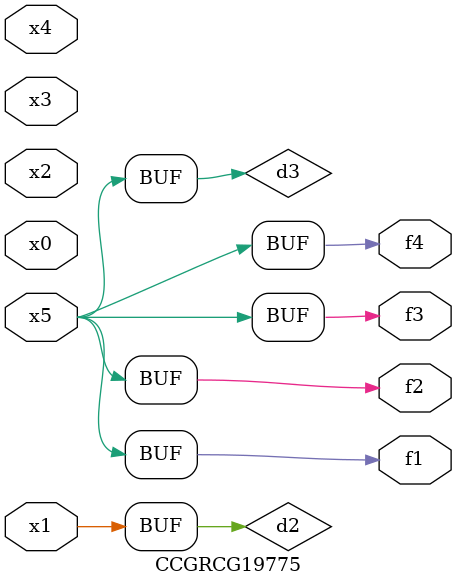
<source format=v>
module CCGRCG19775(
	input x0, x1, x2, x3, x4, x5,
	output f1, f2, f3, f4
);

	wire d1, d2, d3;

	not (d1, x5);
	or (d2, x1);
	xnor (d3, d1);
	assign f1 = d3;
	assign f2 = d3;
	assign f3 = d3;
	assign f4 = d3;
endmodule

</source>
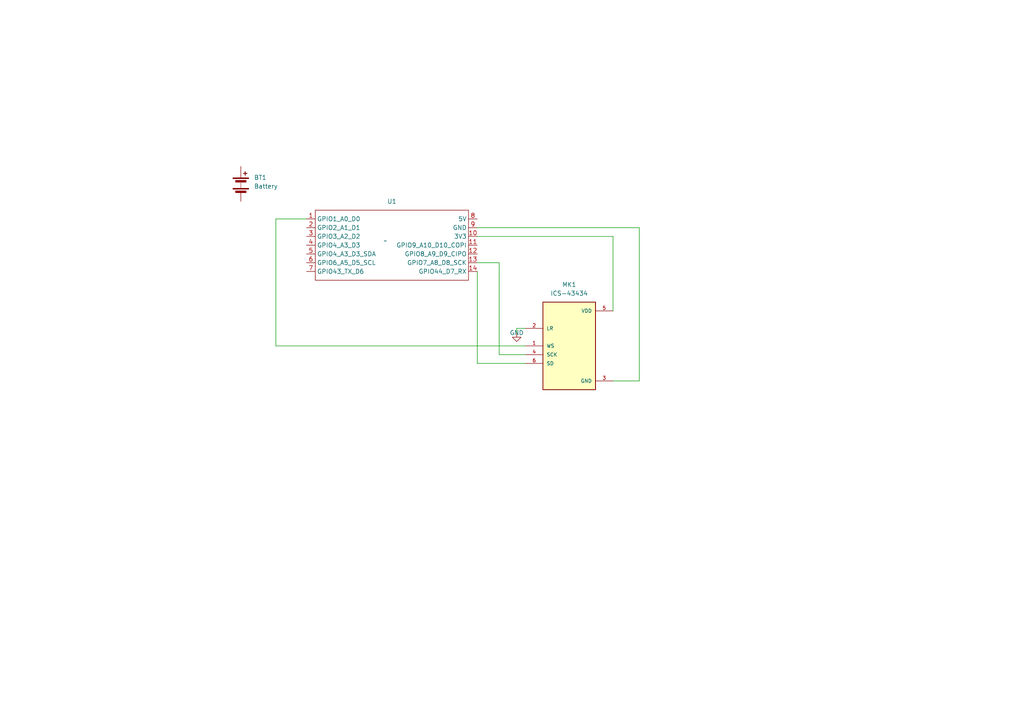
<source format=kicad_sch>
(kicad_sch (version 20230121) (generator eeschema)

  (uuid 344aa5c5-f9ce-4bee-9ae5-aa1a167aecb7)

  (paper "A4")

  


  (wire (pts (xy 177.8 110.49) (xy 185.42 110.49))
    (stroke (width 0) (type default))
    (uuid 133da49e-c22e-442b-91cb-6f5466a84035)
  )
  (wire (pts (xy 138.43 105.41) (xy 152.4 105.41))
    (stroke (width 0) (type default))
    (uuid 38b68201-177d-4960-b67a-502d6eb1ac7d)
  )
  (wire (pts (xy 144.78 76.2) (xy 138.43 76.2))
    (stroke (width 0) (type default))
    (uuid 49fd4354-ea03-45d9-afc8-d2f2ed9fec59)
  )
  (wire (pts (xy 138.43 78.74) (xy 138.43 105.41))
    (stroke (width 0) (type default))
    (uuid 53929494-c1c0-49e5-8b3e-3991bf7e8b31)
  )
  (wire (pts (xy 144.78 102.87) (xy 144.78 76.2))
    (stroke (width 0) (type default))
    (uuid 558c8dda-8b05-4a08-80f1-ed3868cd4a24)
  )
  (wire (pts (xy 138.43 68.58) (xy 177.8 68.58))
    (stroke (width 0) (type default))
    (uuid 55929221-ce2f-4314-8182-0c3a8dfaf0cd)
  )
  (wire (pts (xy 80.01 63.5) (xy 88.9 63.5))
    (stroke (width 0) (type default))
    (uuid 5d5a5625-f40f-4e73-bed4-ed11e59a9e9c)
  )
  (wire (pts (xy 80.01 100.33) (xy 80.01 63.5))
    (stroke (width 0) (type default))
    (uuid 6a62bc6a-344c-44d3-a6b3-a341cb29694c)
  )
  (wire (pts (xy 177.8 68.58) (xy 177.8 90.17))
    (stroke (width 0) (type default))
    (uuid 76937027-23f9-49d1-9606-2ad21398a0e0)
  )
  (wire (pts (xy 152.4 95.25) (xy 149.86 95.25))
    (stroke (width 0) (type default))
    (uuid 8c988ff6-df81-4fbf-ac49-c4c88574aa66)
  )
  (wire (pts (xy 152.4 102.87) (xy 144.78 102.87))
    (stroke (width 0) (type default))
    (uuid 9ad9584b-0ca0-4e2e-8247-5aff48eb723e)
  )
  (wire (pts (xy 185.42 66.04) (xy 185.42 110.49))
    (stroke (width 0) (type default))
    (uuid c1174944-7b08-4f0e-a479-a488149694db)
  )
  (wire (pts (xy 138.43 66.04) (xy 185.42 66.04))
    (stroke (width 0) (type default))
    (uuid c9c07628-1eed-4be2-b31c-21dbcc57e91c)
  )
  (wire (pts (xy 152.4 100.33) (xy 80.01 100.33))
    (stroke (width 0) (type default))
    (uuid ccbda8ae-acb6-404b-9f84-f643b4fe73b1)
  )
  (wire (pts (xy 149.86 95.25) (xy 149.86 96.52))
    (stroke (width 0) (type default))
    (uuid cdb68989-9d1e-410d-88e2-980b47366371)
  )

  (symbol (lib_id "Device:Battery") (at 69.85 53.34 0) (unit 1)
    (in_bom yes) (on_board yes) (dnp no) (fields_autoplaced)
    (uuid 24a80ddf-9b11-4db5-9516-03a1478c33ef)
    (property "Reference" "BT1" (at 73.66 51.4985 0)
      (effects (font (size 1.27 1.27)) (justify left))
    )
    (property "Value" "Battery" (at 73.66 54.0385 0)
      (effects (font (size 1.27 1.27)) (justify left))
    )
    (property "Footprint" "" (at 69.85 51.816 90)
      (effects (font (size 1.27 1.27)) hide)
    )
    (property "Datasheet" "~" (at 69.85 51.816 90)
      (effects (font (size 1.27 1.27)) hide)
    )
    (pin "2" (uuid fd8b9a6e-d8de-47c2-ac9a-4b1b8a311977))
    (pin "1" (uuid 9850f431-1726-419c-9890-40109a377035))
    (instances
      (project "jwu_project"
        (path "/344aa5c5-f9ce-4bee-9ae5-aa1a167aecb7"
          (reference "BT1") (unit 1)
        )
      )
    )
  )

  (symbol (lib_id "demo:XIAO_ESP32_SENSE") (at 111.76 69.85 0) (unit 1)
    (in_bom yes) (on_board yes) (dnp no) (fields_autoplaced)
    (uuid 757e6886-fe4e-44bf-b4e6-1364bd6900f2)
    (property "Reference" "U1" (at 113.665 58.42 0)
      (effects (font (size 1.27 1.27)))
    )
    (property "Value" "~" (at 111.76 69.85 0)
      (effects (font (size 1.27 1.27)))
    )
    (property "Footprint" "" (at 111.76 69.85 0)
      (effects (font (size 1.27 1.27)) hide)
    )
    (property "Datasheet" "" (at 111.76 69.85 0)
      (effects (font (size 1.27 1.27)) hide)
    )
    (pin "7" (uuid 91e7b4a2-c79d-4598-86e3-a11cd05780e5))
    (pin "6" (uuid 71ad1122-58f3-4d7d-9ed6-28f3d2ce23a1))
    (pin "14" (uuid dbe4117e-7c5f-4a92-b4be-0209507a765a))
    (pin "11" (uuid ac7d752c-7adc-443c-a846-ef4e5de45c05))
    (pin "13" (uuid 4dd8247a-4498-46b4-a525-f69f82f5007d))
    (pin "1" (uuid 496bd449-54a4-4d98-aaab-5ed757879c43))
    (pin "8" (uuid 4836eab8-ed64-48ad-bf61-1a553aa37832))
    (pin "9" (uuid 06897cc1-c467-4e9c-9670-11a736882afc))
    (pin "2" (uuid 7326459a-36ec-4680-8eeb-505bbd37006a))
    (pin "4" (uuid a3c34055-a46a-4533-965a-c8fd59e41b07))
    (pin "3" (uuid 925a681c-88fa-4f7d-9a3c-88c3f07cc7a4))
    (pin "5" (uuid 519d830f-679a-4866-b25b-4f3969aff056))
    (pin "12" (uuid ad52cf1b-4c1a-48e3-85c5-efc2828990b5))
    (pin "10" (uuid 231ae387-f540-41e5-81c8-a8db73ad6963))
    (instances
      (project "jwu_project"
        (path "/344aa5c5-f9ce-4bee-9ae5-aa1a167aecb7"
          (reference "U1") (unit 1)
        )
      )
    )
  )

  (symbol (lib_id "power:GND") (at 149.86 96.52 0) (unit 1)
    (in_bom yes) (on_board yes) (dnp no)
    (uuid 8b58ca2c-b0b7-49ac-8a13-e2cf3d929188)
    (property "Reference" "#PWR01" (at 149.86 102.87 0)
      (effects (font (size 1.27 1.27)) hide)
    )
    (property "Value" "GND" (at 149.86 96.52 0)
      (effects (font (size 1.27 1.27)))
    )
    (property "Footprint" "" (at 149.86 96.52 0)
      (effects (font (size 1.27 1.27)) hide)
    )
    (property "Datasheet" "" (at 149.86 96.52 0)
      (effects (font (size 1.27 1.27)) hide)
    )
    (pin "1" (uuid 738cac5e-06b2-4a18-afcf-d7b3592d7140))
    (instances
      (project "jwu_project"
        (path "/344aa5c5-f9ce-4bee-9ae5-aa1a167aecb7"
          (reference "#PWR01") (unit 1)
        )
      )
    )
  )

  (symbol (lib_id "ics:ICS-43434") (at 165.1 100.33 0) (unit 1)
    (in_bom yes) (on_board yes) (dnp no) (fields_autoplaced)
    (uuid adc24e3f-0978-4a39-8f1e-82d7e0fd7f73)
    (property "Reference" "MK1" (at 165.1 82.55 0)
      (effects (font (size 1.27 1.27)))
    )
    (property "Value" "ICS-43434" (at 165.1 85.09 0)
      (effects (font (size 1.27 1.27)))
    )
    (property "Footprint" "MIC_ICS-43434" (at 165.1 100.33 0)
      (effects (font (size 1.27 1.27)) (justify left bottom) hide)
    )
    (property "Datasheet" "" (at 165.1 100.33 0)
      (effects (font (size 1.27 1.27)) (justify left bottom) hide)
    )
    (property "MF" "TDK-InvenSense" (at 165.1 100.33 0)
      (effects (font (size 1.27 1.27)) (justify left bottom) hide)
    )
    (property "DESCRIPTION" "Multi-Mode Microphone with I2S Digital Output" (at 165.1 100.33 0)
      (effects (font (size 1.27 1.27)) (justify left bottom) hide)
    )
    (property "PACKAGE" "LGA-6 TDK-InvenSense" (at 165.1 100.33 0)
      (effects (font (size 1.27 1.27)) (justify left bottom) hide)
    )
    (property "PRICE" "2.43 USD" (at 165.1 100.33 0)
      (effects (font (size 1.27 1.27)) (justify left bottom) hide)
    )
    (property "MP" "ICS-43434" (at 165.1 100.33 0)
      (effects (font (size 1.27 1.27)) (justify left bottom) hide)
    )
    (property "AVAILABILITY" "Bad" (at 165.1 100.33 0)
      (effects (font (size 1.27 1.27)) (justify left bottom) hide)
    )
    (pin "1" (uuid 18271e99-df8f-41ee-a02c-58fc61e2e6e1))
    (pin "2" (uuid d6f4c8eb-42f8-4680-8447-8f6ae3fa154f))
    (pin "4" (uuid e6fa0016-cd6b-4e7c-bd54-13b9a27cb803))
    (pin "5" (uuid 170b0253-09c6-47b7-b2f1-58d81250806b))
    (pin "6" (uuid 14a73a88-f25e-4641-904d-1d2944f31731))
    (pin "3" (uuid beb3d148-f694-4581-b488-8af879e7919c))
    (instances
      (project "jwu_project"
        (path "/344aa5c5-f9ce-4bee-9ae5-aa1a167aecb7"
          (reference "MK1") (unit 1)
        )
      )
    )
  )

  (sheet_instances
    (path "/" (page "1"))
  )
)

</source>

________________________________________

■ Description of the task ■
Which lines of the data include the string "InvenSense"? Find them and copy each one.

■ Result ■
    (property "MF" "TDK-InvenSense" (at 165.1 100.33 0)
    (property "PACKAGE" "LGA-6 TDK-InvenSense" (at 165.1 100.33 0)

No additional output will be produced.